Enfin, peut-être la résomption formidable en un seul mot : "Hélas !" ; le "Hélas" des Rois et des Empereurs, destinés à servir d'exemple à l'univers entier ; le "Hélas" de l'amant épris, qui comprend que jamais son aimée ne sera sienne ; le "Hélas" de la fatalité, du fatum qui s'abat comme une cloche de plomb sur ce "palais à volonté".
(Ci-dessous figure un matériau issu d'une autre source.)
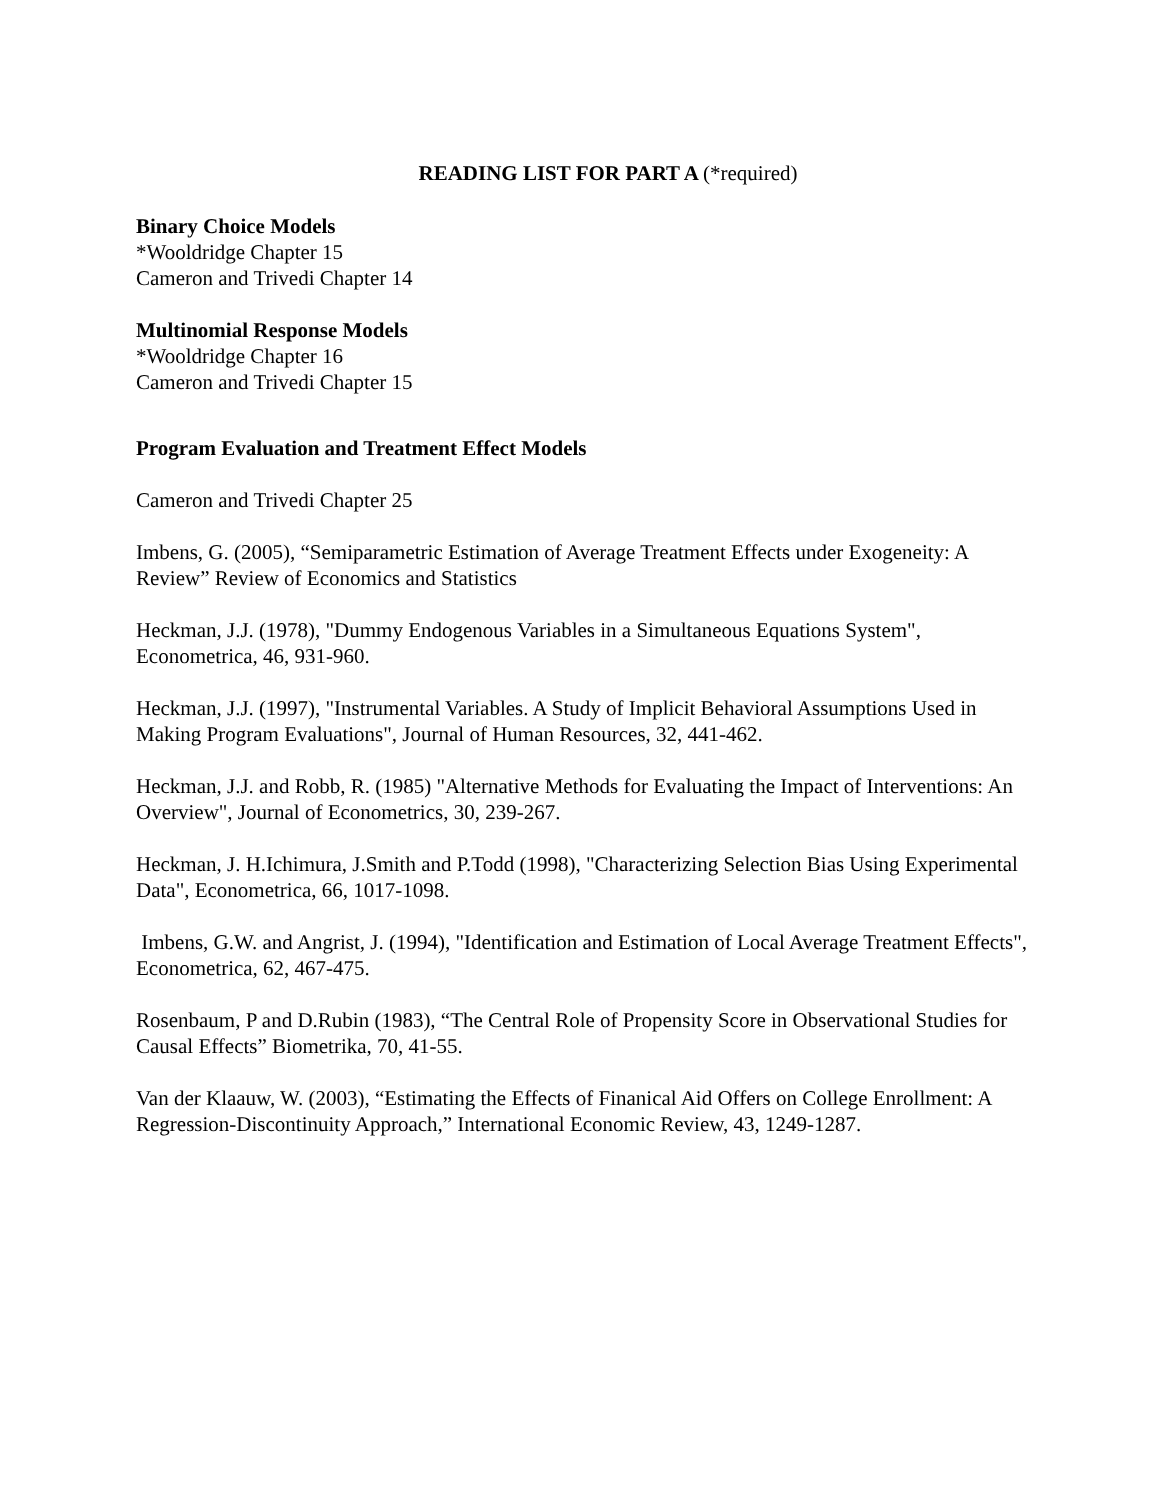READING LIST FOR PART A (*required)
Binary Choice Models
*Wooldridge Chapter 15
Cameron and Trivedi Chapter 14
Multinomial Response Models
*Wooldridge Chapter 16
Cameron and Trivedi Chapter 15
Program Evaluation and Treatment Effect Models
Cameron and Trivedi Chapter 25
Imbens, G. (2005), “Semiparametric Estimation of Average Treatment Effects under Exogeneity: A Review” Review of Economics and Statistics
Heckman, J.J. (1978), "Dummy Endogenous Variables in a Simultaneous Equations System", Econometrica, 46, 931-960.
Heckman, J.J. (1997), "Instrumental Variables. A Study of Implicit Behavioral Assumptions Used in Making Program Evaluations", Journal of Human Resources, 32, 441-462.
Heckman, J.J. and Robb, R. (1985) "Alternative Methods for Evaluating the Impact of Interventions: An Overview", Journal of Econometrics, 30, 239-267.
Heckman, J. H.Ichimura, J.Smith and P.Todd (1998), "Characterizing Selection Bias Using Experimental Data", Econometrica, 66, 1017-1098.
Imbens, G.W. and Angrist, J. (1994), "Identification and Estimation of Local Average Treatment Effects", Econometrica, 62, 467-475.
Rosenbaum, P and D.Rubin (1983), “The Central Role of Propensity Score in Observational Studies for Causal Effects” Biometrika, 70, 41-55.
Van der Klaauw, W. (2003), “Estimating the Effects of Finanical Aid Offers on College Enrollment: A Regression-Discontinuity Approach,” International Economic Review, 43, 1249-1287.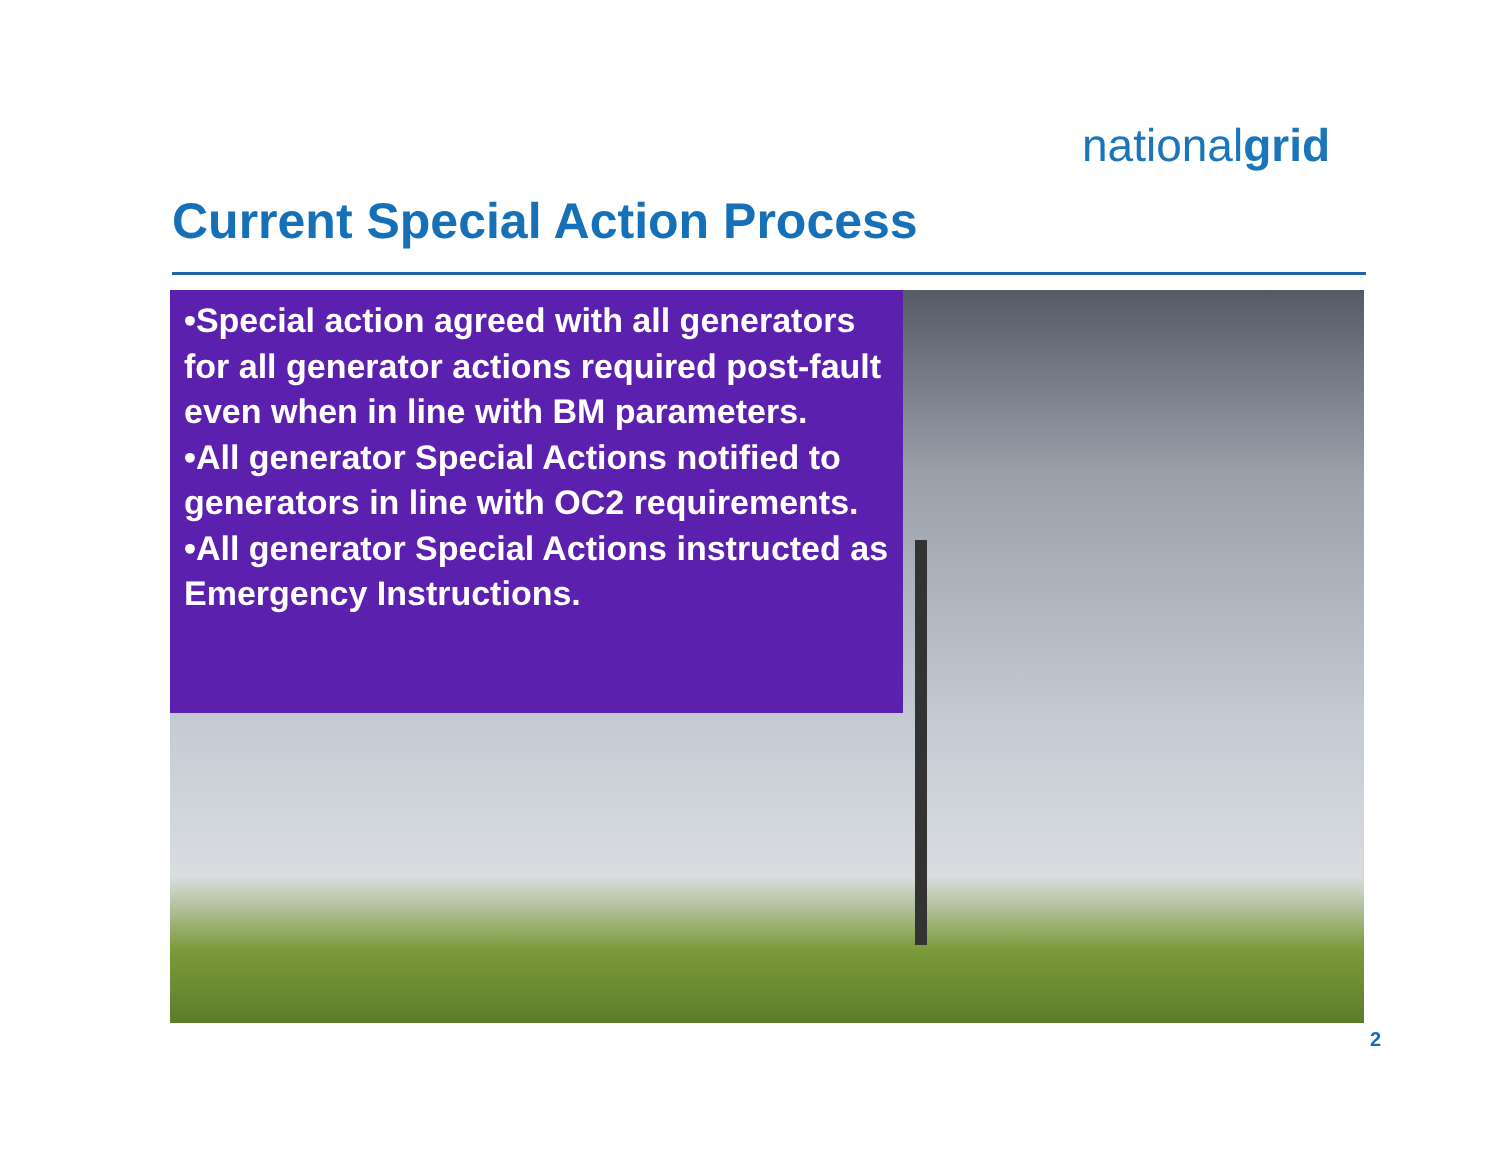nationalgrid
Current Special Action Process
•Special action agreed with all generators for all generator actions required post-fault even when in line with BM parameters.
•All generator Special Actions notified to generators in line with OC2 requirements.
•All generator Special Actions instructed as Emergency Instructions.
2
Lire Bérénice demande bien plus de sang-froid qu'il n'y semble. Il convient du reste de ne pas en faire une lecture silencieuse, mais à haute voix, mieux, de la voir représentée. Pour peu que l'alexandrin ne soit glissée et non marquée, car Racine connaissait sa banque, la tension est palpable. Trois fois l'aurai-je vu, trois fois ai-je pleuré. Cela vous prend le coeur de bas en haut, vous le secoue et le presse. On ressort plus triste et plus résigné que jamais. On se surprend à étudier l'histoire, n'y avait-il pas une autre issue ? Certes, non.
Les choses restent ce qu'elles sont, toujours. Le propre de la tragédie est encore de voir un fil se dénouer doucement, sans accroc, tout juste parfois une onde plus forte qu'une autre. Et tandis qu'à plusieurs moments, il semblait possible de choisir entre deux chemins, on s'aperçoit le dernier acte achevé que ce n'était qu'un leurre malin.

Un grand classique, peut-être plus grand de nos jours qu'aux siècles passés. Plaisir ineffable de la distance et du temps, des nains sur les épaules des géants ; profitons-en. Dans deux cents ans, nos descendants se moqueront, peut-être sans la même élégance, de nos goûts et de notre justesse.